Entries provided: Begin
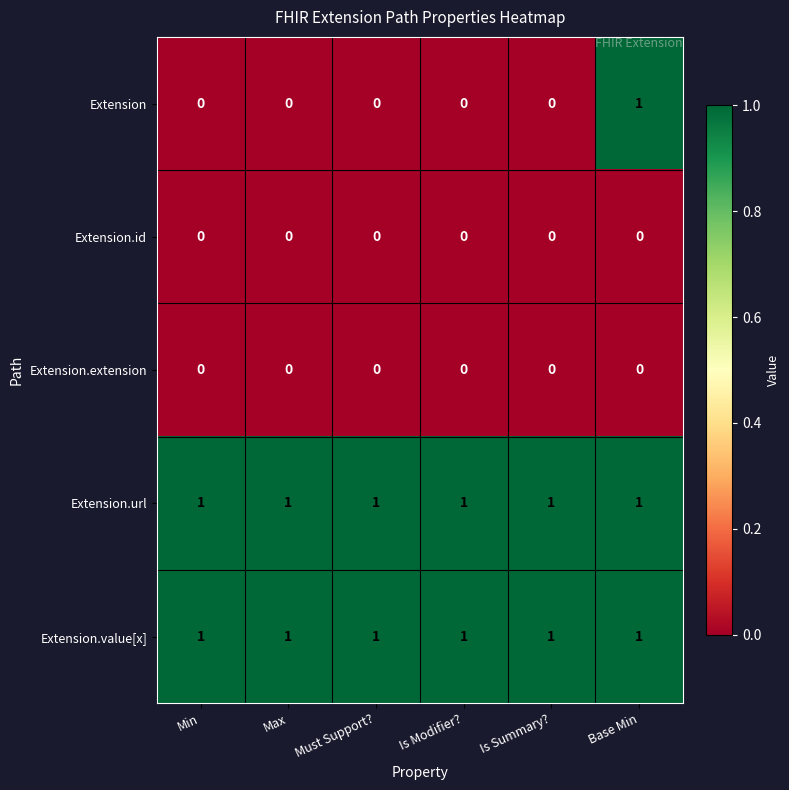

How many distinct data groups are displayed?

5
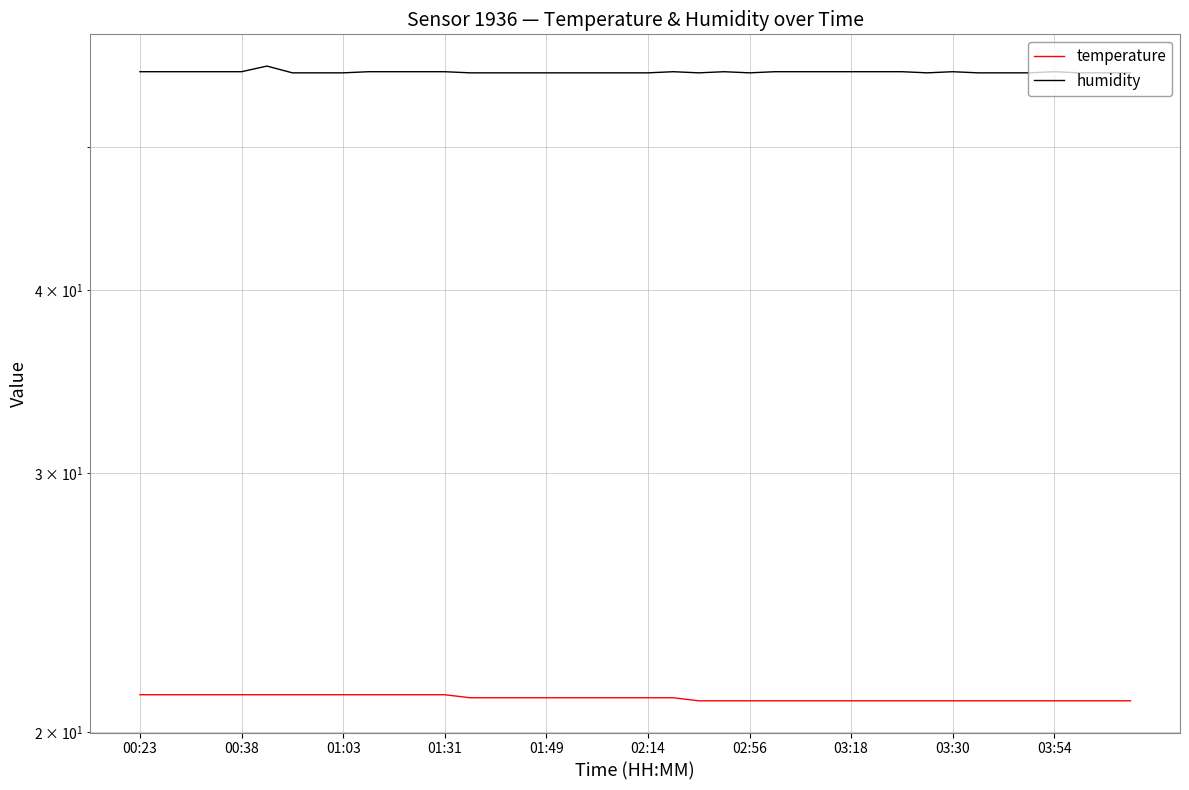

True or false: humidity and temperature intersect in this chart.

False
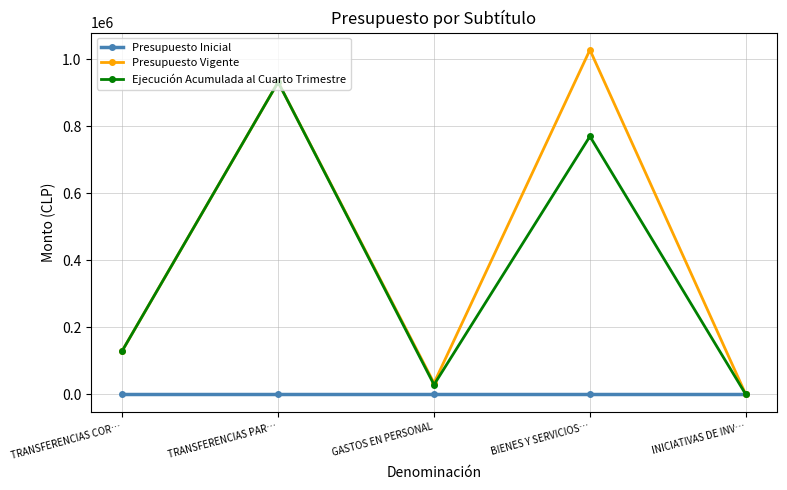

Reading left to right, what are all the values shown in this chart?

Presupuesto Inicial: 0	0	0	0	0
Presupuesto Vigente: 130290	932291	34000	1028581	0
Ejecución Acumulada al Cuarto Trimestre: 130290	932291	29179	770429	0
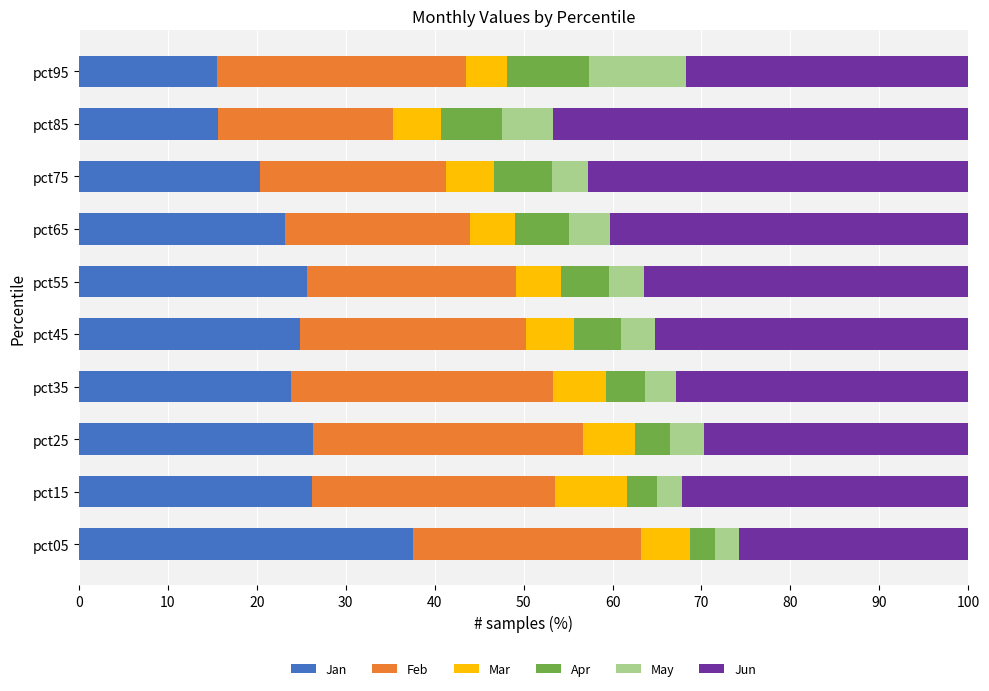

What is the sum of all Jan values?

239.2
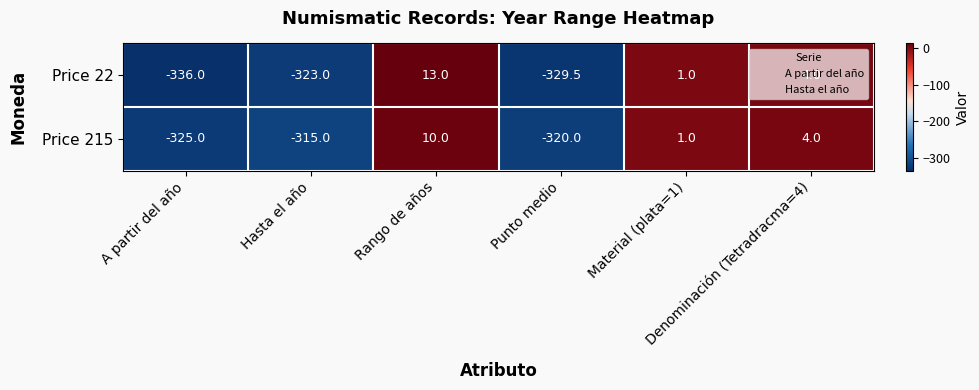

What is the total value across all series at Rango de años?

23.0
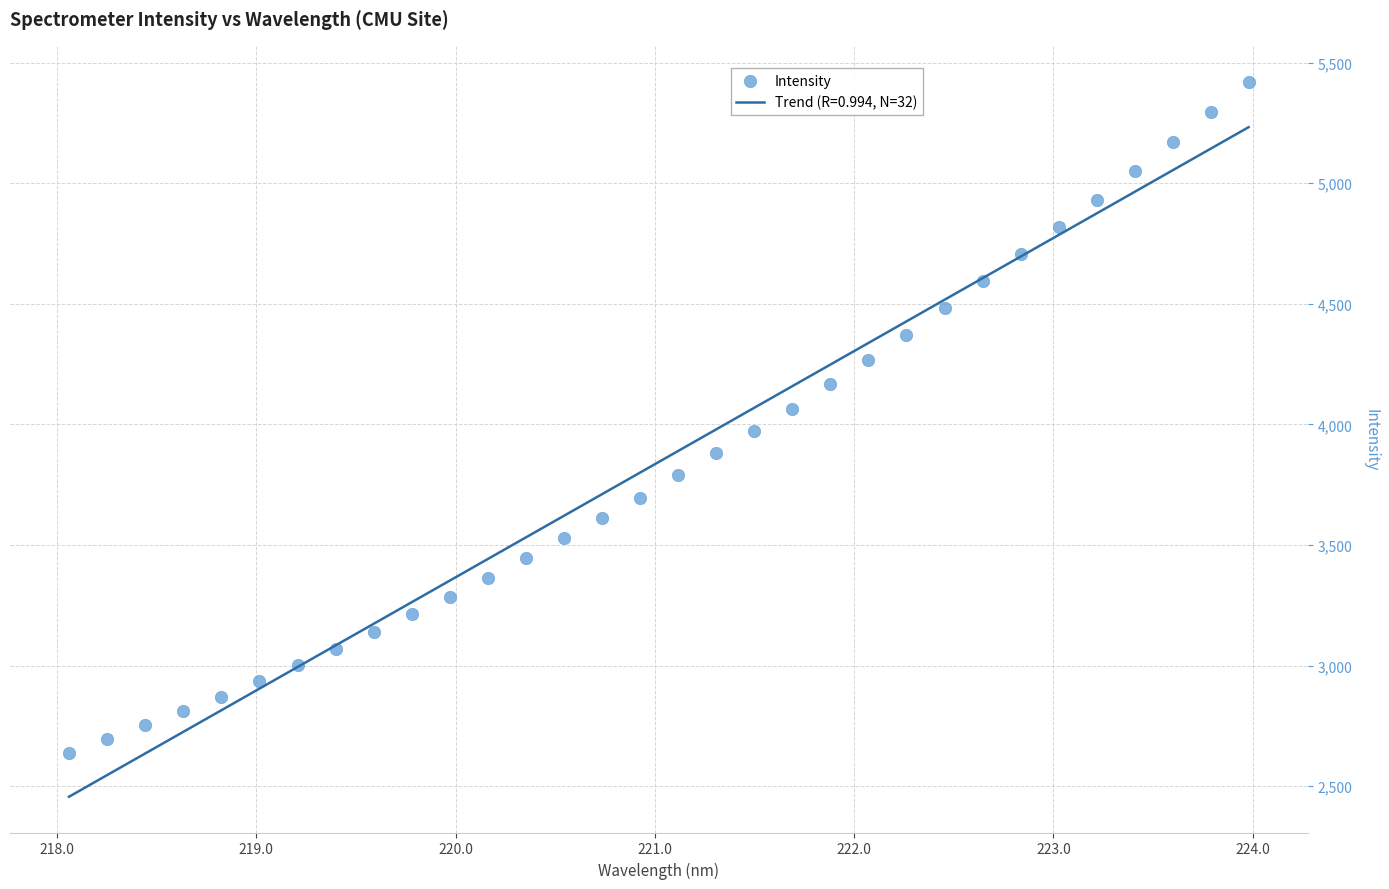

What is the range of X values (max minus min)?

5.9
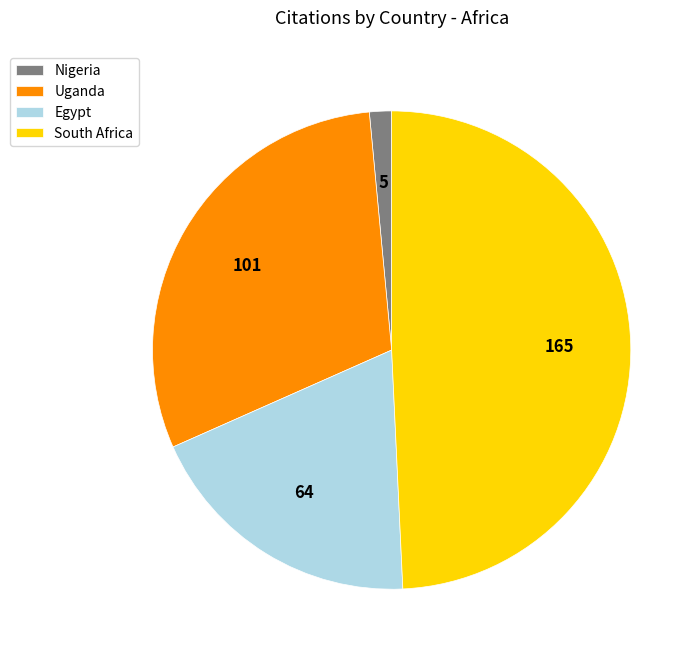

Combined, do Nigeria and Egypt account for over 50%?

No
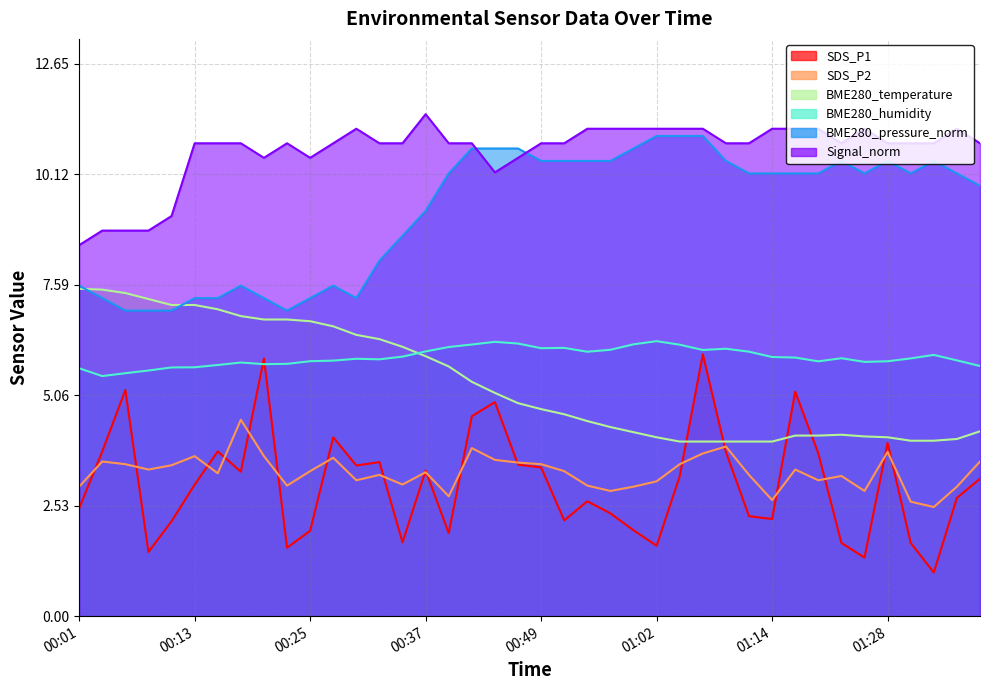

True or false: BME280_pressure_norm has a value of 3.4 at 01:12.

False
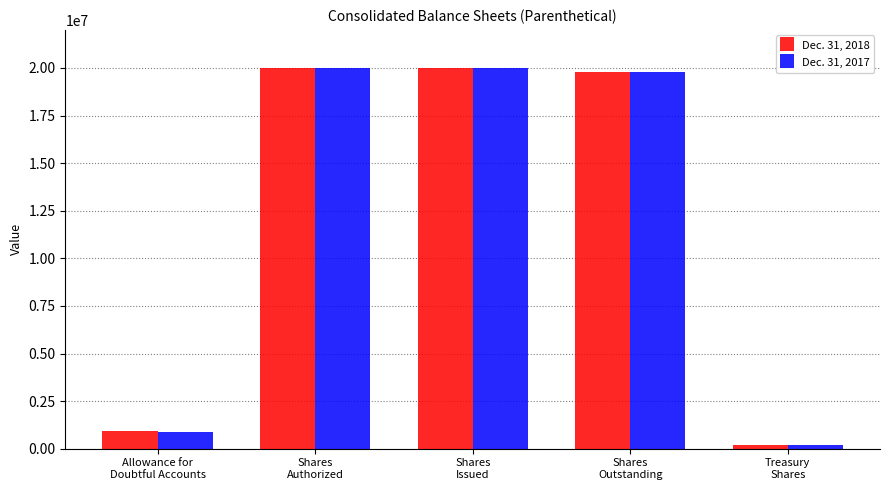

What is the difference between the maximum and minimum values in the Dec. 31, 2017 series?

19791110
Entries provided: End
## Your instructions
Find every line in the items above that contains the word "Presupuesto" and copy each of those lines.

## Answer box
Presupuesto Inicial: 0	0	0	0	0
Presupuesto Vigente: 130290	932291	34000	1028581	0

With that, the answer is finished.